[Material for the task — start]

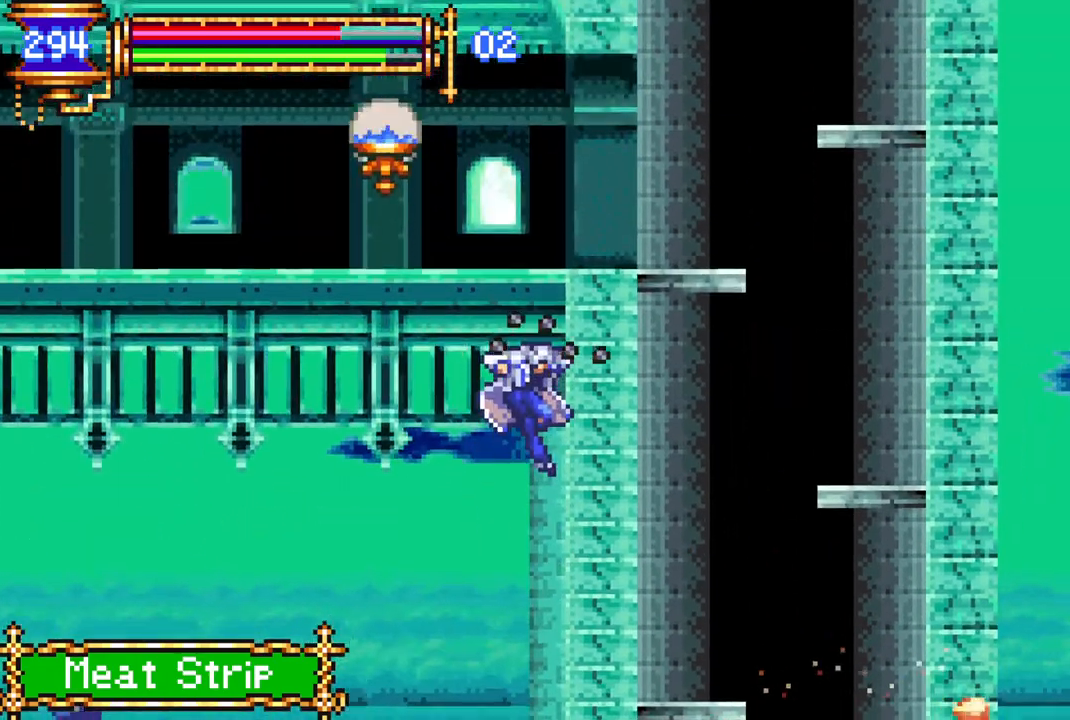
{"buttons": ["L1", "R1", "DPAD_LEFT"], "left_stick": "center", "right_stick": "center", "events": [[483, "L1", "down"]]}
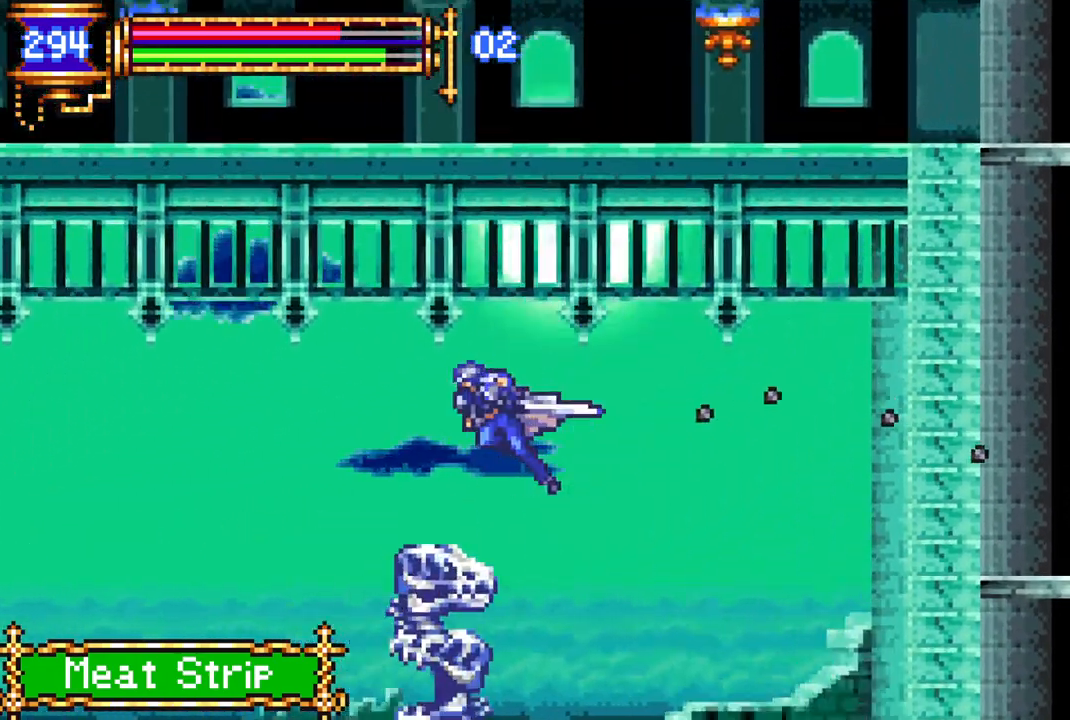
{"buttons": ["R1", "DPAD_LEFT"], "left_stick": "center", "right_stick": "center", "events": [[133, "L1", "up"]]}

[Material for the task — finish]
[Material for the task — start]

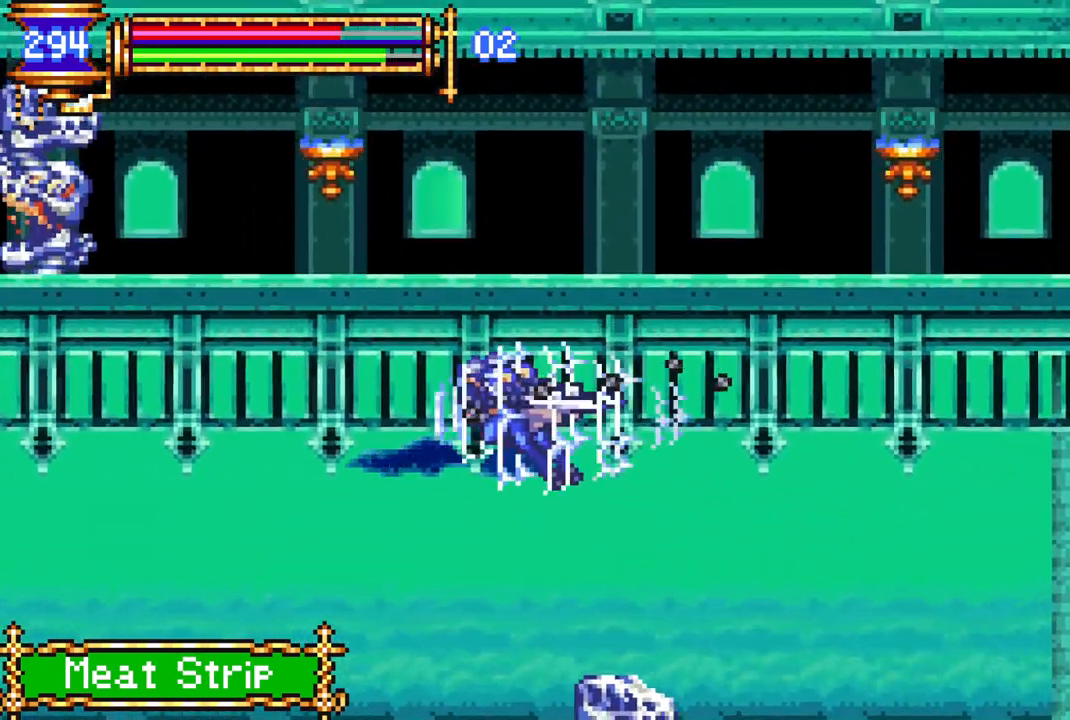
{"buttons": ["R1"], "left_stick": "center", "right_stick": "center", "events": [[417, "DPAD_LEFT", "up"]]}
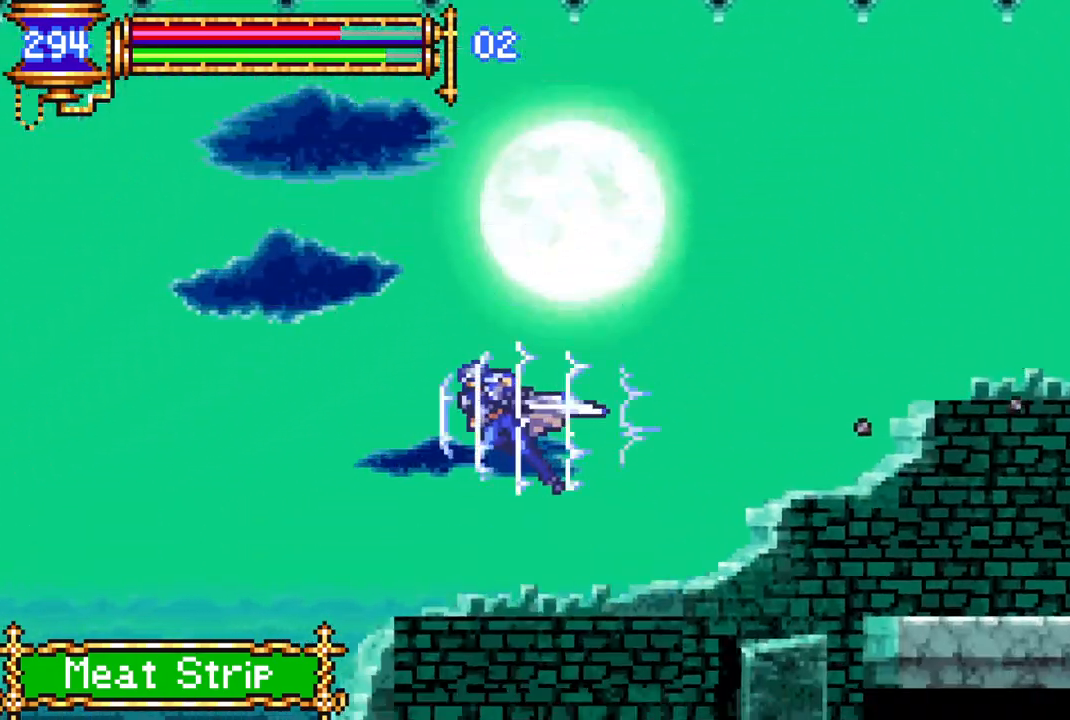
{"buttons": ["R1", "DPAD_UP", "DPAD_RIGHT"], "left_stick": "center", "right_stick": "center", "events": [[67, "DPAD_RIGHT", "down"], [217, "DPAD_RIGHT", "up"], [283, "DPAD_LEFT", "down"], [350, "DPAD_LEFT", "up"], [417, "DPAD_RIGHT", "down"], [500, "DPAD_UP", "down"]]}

[Material for the task — finish]

Among the lines above, find those with the word "down" and list them.

{"buttons": ["L1", "R1", "DPAD_LEFT"], "left_stick": "center", "right_stick": "center", "events": [[483, "L1", "down"]]}
{"buttons": ["R1", "DPAD_UP", "DPAD_RIGHT"], "left_stick": "center", "right_stick": "center", "events": [[67, "DPAD_RIGHT", "down"], [217, "DPAD_RIGHT", "up"], [283, "DPAD_LEFT", "down"], [350, "DPAD_LEFT", "up"], [417, "DPAD_RIGHT", "down"], [500, "DPAD_UP", "down"]]}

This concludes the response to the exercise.